• DATA SUPPLIED:
****
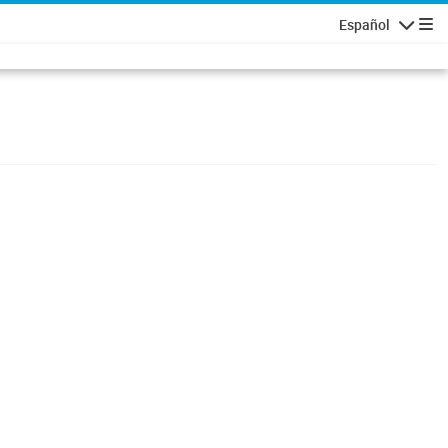
Español
Navigatio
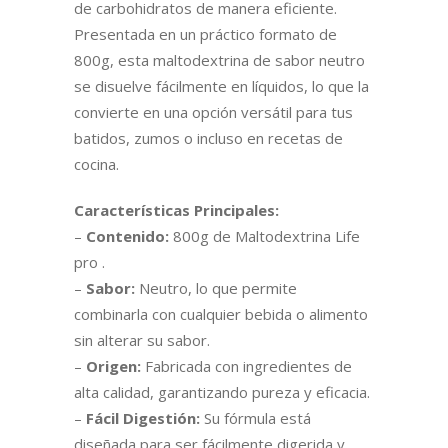
de carbohidratos de manera eficiente.
Presentada en un práctico formato de
800g, esta maltodextrina de sabor neutro
se disuelve fácilmente en líquidos, lo que la
convierte en una opción versátil para tus
batidos, zumos o incluso en recetas de
cocina.
Características Principales:
–
Contenido:
800g de Maltodextrina Life
pro .
–
Sabor:
Neutro, lo que permite
combinarla con cualquier bebida o alimento
sin alterar su sabor.
–
Origen:
Fabricada con ingredientes de
alta calidad, garantizando pureza y eficacia.
–
Fácil Digestión:
Su fórmula está
diseñada para ser fácilmente digerida y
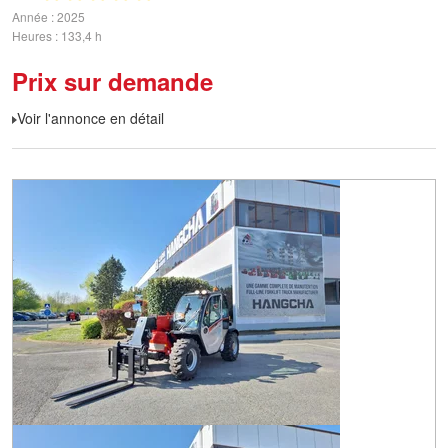
Année
2025
Heures
133,4 h
Prix sur demande
Voir l'annonce en détail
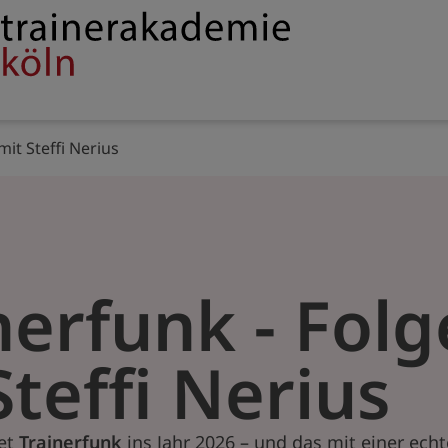
Service
rakademie
navigation
mit Steffi Nerius
nerfunk - Folg
Steffi Nerius
tet
Trainerfunk
ins Jahr 2026 – und das mit einer ech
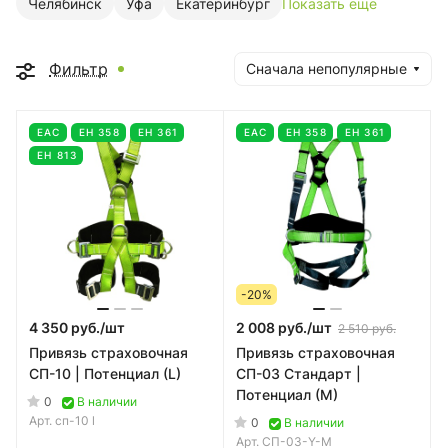
Челябинск
Уфа
Екатеринбург
Показать еще
Фильтр
Сначала непопулярные
EAC
ЕН 358
ЕН 361
EAC
ЕН 358
ЕН 361
ЕН 813
-20%
4 350 руб./
шт
2 008 руб./
шт
2 510 руб.
Привязь страховочная
Привязь страховочная
СП-10 | Потенциал (L)
СП-03 Стандарт |
Потенциал (M)
0
В наличии
Арт.
сп-10 l
0
В наличии
Арт.
СП-03-Y-M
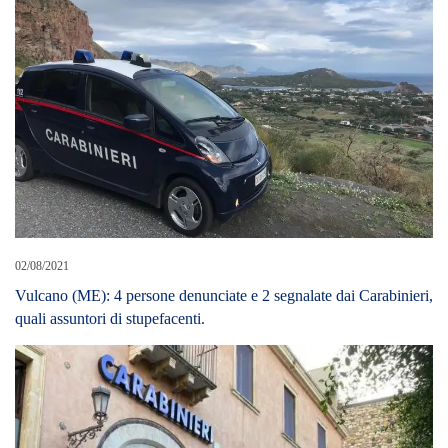
02/08/2021
Vulcano (ME): 4 persone denunciate e 2 segnalate dai Carabinieri,
quali assuntori di stupefacenti.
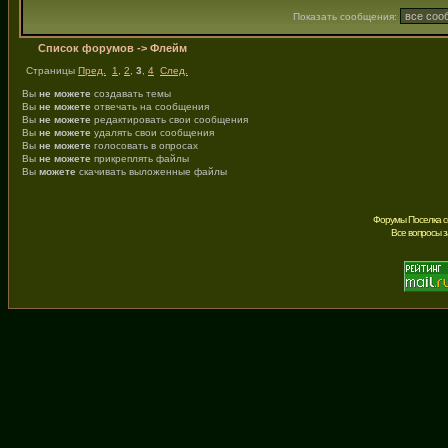
Показать сообщения:
Список форумов
->
Флейм
Страницы
Пред.
1
,
2
,
3
,
4
След.
Вы
не можете
создавать темы
Вы
не можете
отвечать на сообщения
Вы
не можете
редактировать свои сообщения
Вы
не можете
удалять свои сообщения
Вы
не можете
голосовать в опросах
Вы
не можете
прикреплять файлы
Вы
можете
скачивать выложенные файлы
Форумы Поселка с
Все вопросы 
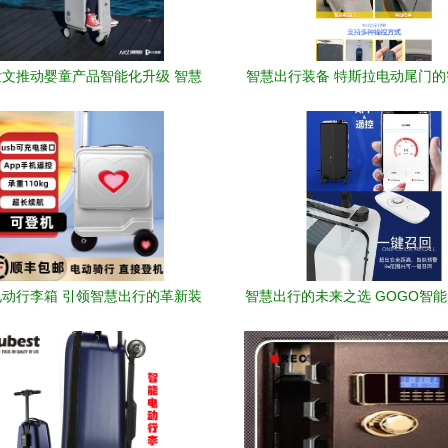
文推动婴童产品智能化升级 智慧
智慧出行装备 特斯拉电动尾门
出行装备成投资新风口
之道
动行李箱 引领智慧出行的革新装
智慧出行的未来之选 GOGO智
备
箱全面评测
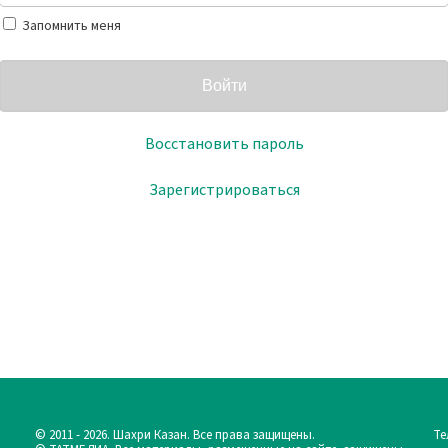
Запомнить меня
Войти
Восстановить пароль
Зарегистрироваться
© 2011 - 2026. Шахри Казан. Все права защищены.
Те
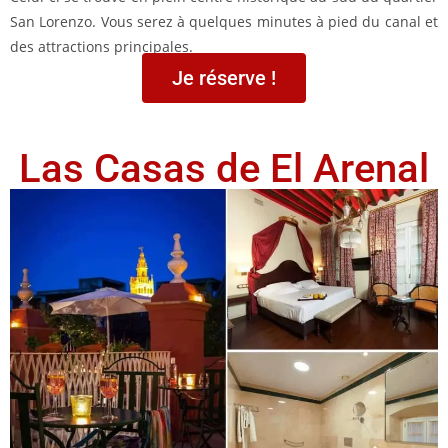
San Lorenzo. Vous serez à quelques minutes à pied du canal et
des attractions principales.
Je réserve !
Las Casas de El Arenal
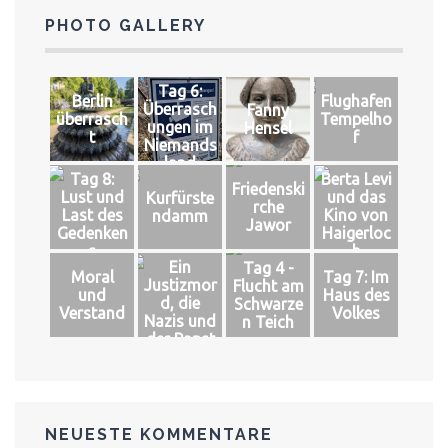
PHOTO GALLERY
Tag 6:
Berlin
Flughafen
Überrasch
Fanny
überrasch
Tempelho
ungen im
Hensel
t
f
Niemands
land
Tag 8:
Berta Levi
Friedenski
Lust und
und das
Kurfürste
rche
Last des
Kino von
ndamm
Jawor
Gedenken
Haigerloc
s
h
Ein
Tag 4 -
Moral
Tag 7: Im
Justizmor
Flucht am
und
Haus des
d, die
Schwarze
Verstand
Volkes
Nazis und
n Teich
der Papst
NEUESTE KOMMENTARE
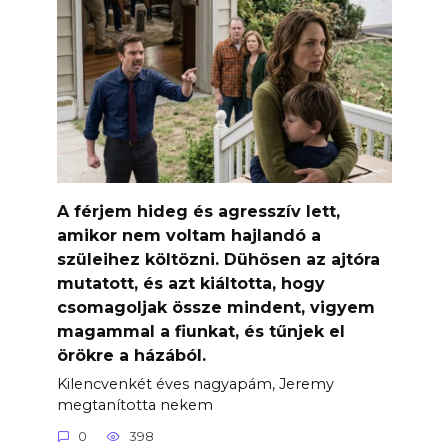
A férjem hideg és agresszív lett,
amikor nem voltam hajlandó a
szüleihez költözni. Dühösen az ajtóra
mutatott, és azt kiáltotta, hogy
csomagoljak össze mindent, vigyem
magammal a fiunkat, és tűnjek el
örökre a házából.
Kilencvenkét éves nagyapám, Jeremy
megtanította nekem
0
398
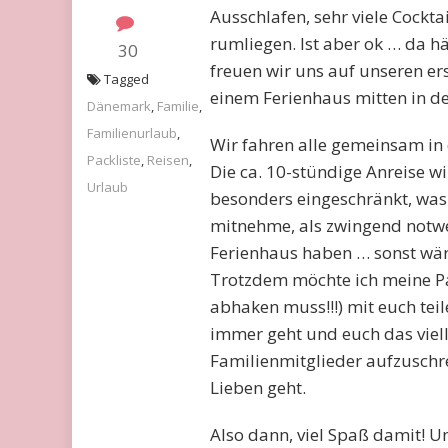
Ausschlafen, sehr viele Cockt
rumliegen. Ist aber ok … da hä
30
freuen wir uns auf unseren er
Tagged
einem Ferienhaus mitten in d
Dänemark
,
Familie
,
Familienurlaub
,
Wir fahren alle gemeinsam in 
Packliste
,
Reisen
,
Die ca. 10-stündige Anreise wir
Urlaub
besonders eingeschränkt, was
mitnehme, als zwingend notwe
Ferienhaus haben … sonst wär
Trotzdem möchte ich meine Pac
abhaken muss!!!) mit euch teil
immer geht und euch das viell
Familienmitglieder aufzuschre
Lieben geht.
Also dann, viel Spaß damit! Un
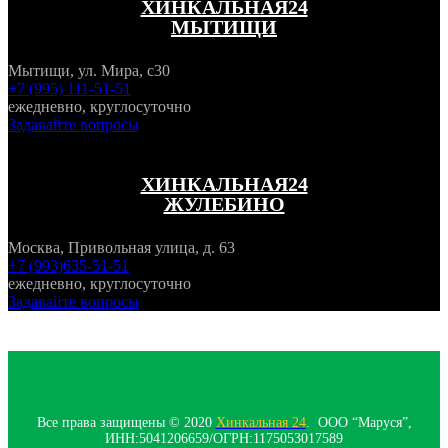
ХИНКАЛЬНАЯ24
МЫТИЩИ
Мытищи, ул. Мира, с30
+7 (995) 111-51-51
ежедневно, круглосуточно
Задавайте вопросы
ХИНКАЛЬНАЯ24
ЖУЛЕБИНО
Москва, Привольная улица, д. 63
+7 (993)635-51-51
ежедневно, круглосуточно
Задавайте вопросы
Все права защищены © 2020
Хинкальная 24
. ООО “Маруся”,
ИНН:5041206659/ОГРН:1175053017589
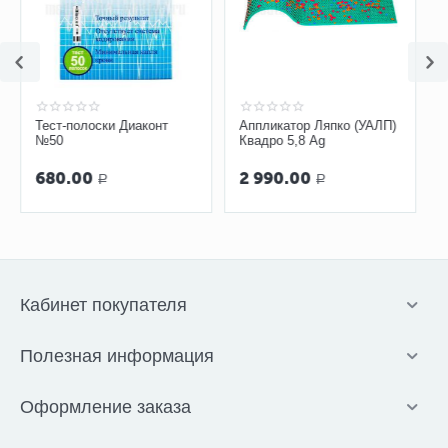
Тест-полоски Диаконт
Аппликатор Ляпко (УАЛП)
№50
Квадро 5,8 Ag
680.00
2 990.00
Р
Р
Кабинет покупателя
Полезная информация
Оформление заказа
****
• WHAT TO WORK ON: Retype all the text read from the pages in the listing above, keeping every line as it appears. Leave the pictures out of your answer.

• EXERCISE RESPONSE:
Español
Navigatio
de carbohidratos de manera eficiente.
Presentada en un práctico formato de
800g, esta maltodextrina de sabor neutro
se disuelve fácilmente en líquidos, lo que la
convierte en una opción versátil para tus
batidos, zumos o incluso en recetas de
cocina.
Características Principales:
–
Contenido:
800g de Maltodextrina Life
pro .
–
Sabor:
Neutro, lo que permite
combinarla con cualquier bebida o alimento
sin alterar su sabor.
–
Origen:
Fabricada con ingredientes de
alta calidad, garantizando pureza y eficacia.
–
Fácil Digestión:
Su fórmula está
diseñada para ser fácilmente digerida y
Année
2025
Heures
133,4 h
Prix sur demande
Voir l'annonce en détail
Service
rakademie
navigation
mit Steffi Nerius
nerfunk - Folg
Steffi Nerius
tet
Trainerfunk
ins Jahr 2026 – und das mit einer ech
Челябинск
Уфа
Екатеринбург
Показать еще
Фильтр
Сначала непопулярные
EAC
ЕН 358
ЕН 361
EAC
ЕН 358
ЕН 361
ЕН 813
-20%
4 350 руб./
шт
2 008 руб./
шт
2 510 руб.
Привязь страховочная
Привязь страховочная
СП-10 | Потенциал (L)
СП-03 Стандарт |
Потенциал (M)
0
В наличии
Арт.
сп-10 l
0
В наличии
Арт.
СП-03-Y-M
02/08/2021
Vulcano (ME): 4 persone denunciate e 2 segnalate dai Carabinieri,
quali assuntori di stupefacenti.
Показать сообщения:
Список форумов
->
Флейм
Страницы
Пред.
1
,
2
,
3
,
4
След.
Вы
не можете
создавать темы
Вы
не можете
отвечать на сообщения
Вы
не можете
редактировать свои сообщения
Вы
не можете
удалять свои сообщения
Вы
не можете
голосовать в опросах
Вы
не можете
прикреплять файлы
Вы
можете
скачивать выложенные файлы
Форумы Поселка с
Все вопросы 
文推动婴童产品智能化升级 智慧
智慧出行装备 特斯拉电动尾门
出行装备成投资新风口
之道
动行李箱 引领智慧出行的革新装
智慧出行的未来之选 GOGO智
备
箱全面评测
Запомнить меня
Войти
Восстановить пароль
Зарегистрироваться
© 2011 - 2026. Шахри Казан. Все права защищены.
Те
San Lorenzo. Vous serez à quelques minutes à pied du canal et
des attractions principales.
Je réserve !
Las Casas de El Arenal
PHOTO GALLERY
Tag 6:
Berlin
Flughafen
Überrasch
Fanny
überrasch
Tempelho
ungen im
Hensel
t
f
Niemands
land
Tag 8:
Berta Levi
Friedenski
Lust und
und das
Kurfürste
rche
Last des
Kino von
ndamm
Jawor
Gedenken
Haigerloc
s
h
Ein
Tag 4 -
Moral
Tag 7: Im
Justizmor
Flucht am
und
Haus des
d, die
Schwarze
Verstand
Volkes
Nazis und
n Teich
der Papst
NEUESTE KOMMENTARE
A férjem hideg és agresszív lett,
amikor nem voltam hajlandó a
szüleihez költözni. Dühösen az ajtóra
mutatott, és azt kiáltotta, hogy
csomagoljak össze mindent, vigyem
magammal a fiunkat, és tűnjek el
örökre a házából.
Kilencvenkét éves nagyapám, Jeremy
megtanította nekem
0
398
Ausschlafen, sehr viele Cockt
rumliegen. Ist aber ok … da hä
30
freuen wir uns auf unseren er
Tagged
einem Ferienhaus mitten in d
Dänemark
,
Familie
,
Familienurlaub
,
Wir fahren alle gemeinsam in 
Packliste
,
Reisen
,
Die ca. 10-stündige Anreise wir
Urlaub
besonders eingeschränkt, was
mitnehme, als zwingend notwe
Ferienhaus haben … sonst wär
Trotzdem möchte ich meine Pac
abhaken muss!!!) mit euch teil
immer geht und euch das viell
Familienmitglieder aufzuschre
Lieben geht.
Also dann, viel Spaß damit! Un
ХИНКАЛЬНАЯ24
МЫТИЩИ
Мытищи, ул. Мира, с30
+7 (995) 111-51-51
ежедневно, круглосуточно
Задавайте вопросы
ХИНКАЛЬНАЯ24
ЖУЛЕБИНО
Москва, Привольная улица, д. 63
+7 (993)635-51-51
ежедневно, круглосуточно
Задавайте вопросы
Все права защищены © 2020
Хинкальная 24
. ООО “Маруся”,
ИНН:5041206659/ОГРН:1175053017589
Тест-полоски Диаконт
Аппликатор Ляпко (УАЛП)
№50
Квадро 5,8 Ag
680.00
2 990.00
Р
Р
Кабинет покупателя
Полезная информация
Оформление заказа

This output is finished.